Microsoft President Brad Smith recently shared a lengthy blog post on Microsoft’s endorsement of the controversal Australian media law proposal. The proposed law would require Facebook and Google to pay local media outlets for content.

The proposal has seen severe backlash from Facebook and Google, including Google threatening to pull Google search from Australia altogether.

Smith’s post does not back down from Microsoft’s stance on the proposal. In fact, in states that the U.S. should copy the proposal.

The post starts with an explanation of how the internet has affected media outlets. Smith then points to an imbalance between the tech sector and the independent press:

The cure will likely require multiple medicines. However, part of an innovative prescription has emerged from halfway around the world. In Australia, Prime Minister Scott Morrison has pushed forward with legislation two years in the making to redress the competitive imbalance between the tech sector and an independent press. The ideas are straightforward. Dominant tech properties like Facebook and Google will need to invest in transparency, including by explaining how they display news content.

Even more important, the legislation will redress the economic imbalance between technology and journalism by mandating negotiations between these tech gatekeepers and independent news organizations.
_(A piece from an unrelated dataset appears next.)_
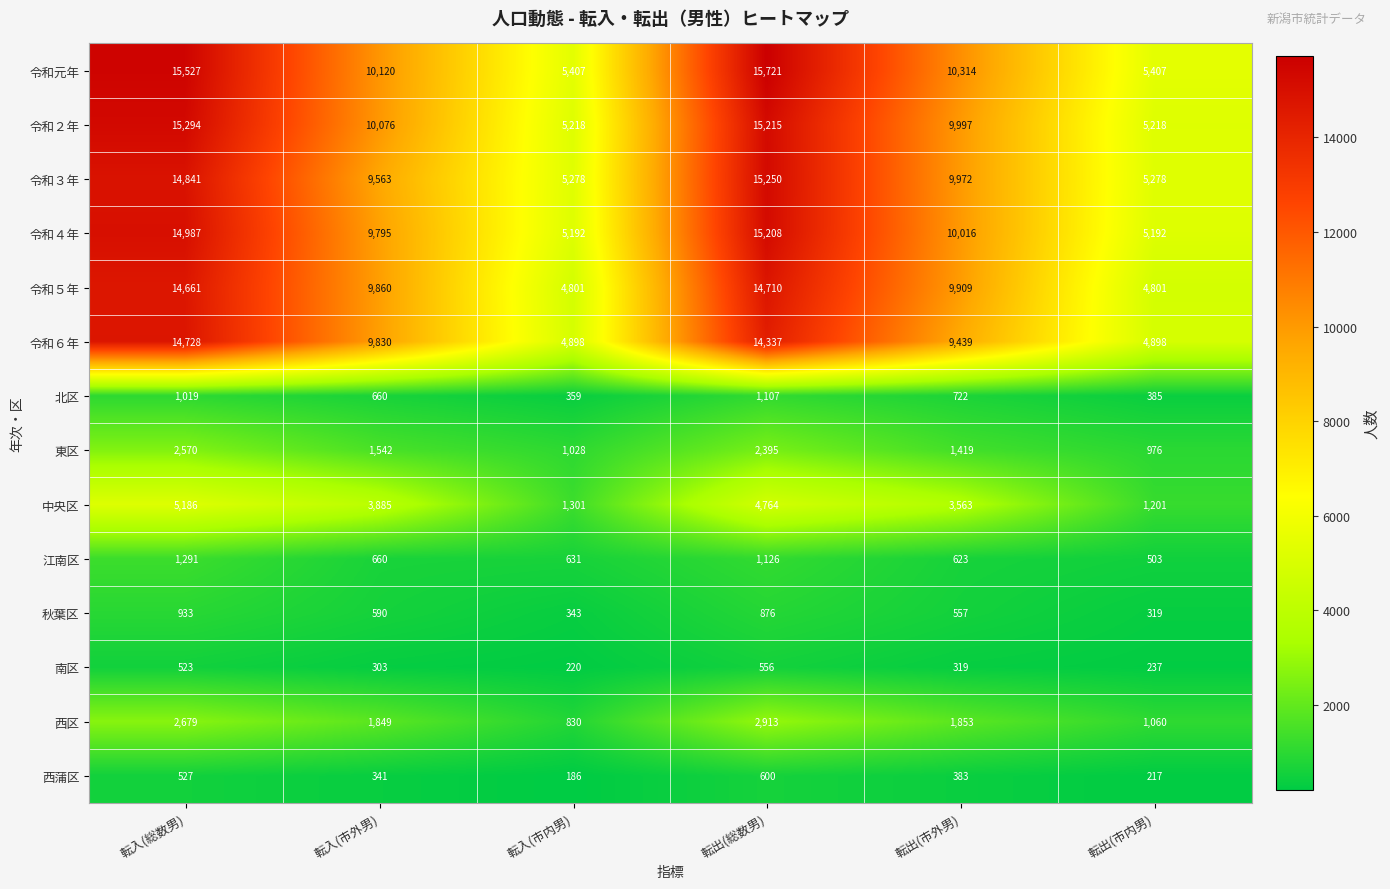

The 東区 series shows 1407 at 転出(市内男). True or false?

False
The goal is to provide the news organizations with compensation for the benefit derived by tech gatekeepers from the inclusion of news content on their platforms.

The Microsoft President also discusses the reaction from Google and Facebook, and how it differs from that of Microsoft:

The reaction from Facebook and Google has been dramatic – and this is where we at Microsoft have entered the picture. Facebook said publicly that if the parliament passed the new law, it would stop Australian users from sharing news on its Facebook and Instagram platforms. Google went even further, stating repeatedly that, if the bill became law, it would pull its search service out of the country entirely. For Australians used to going to Google’s clean-looking search page to type in a query, under the search bar they found a link to a video explaining that, if they wanted to continue to use the service, their government would have to back down.

At Microsoft, we started 2020 by listing our policy priorities and saying that “technology needs to give the news business a boost.” In October, we launched a new initiative to invest in and support local news and, through Microsoft News, we have been sharing a large portion of revenue with news publishers. In the hunt for better ideas, Google’s threat to boycott an entire country got our attention.

Satya Nadella and I reached out to Prime Minister Morrison. It was an opportunity to combine good business with a good cause and, as we explained, even if Google wanted to leave Australia, we would stay.

Smith states that Microsoft’s reaction to Google has led to a change of tact from Google:

Our endorsement of Australia’s approach has had immediate impact. Within 24 hours, Google was on the phone with the Prime Minister, saying they didn’t really want to leave the country after all. And the link on Google’s search page with its threat to leave? It disappeared overnight.

Apparently, competition does make a difference.

Google is still fighting the proposal, but it is using different tactics, including sending proposals to news publishers.

Smith’s post concludes with a call for the U.S. government to copy Australia’s proposal:

The United States should not object to a creative Australian proposal that strengthens democracy by requiring tech companies to support a free press. It should copy it instead.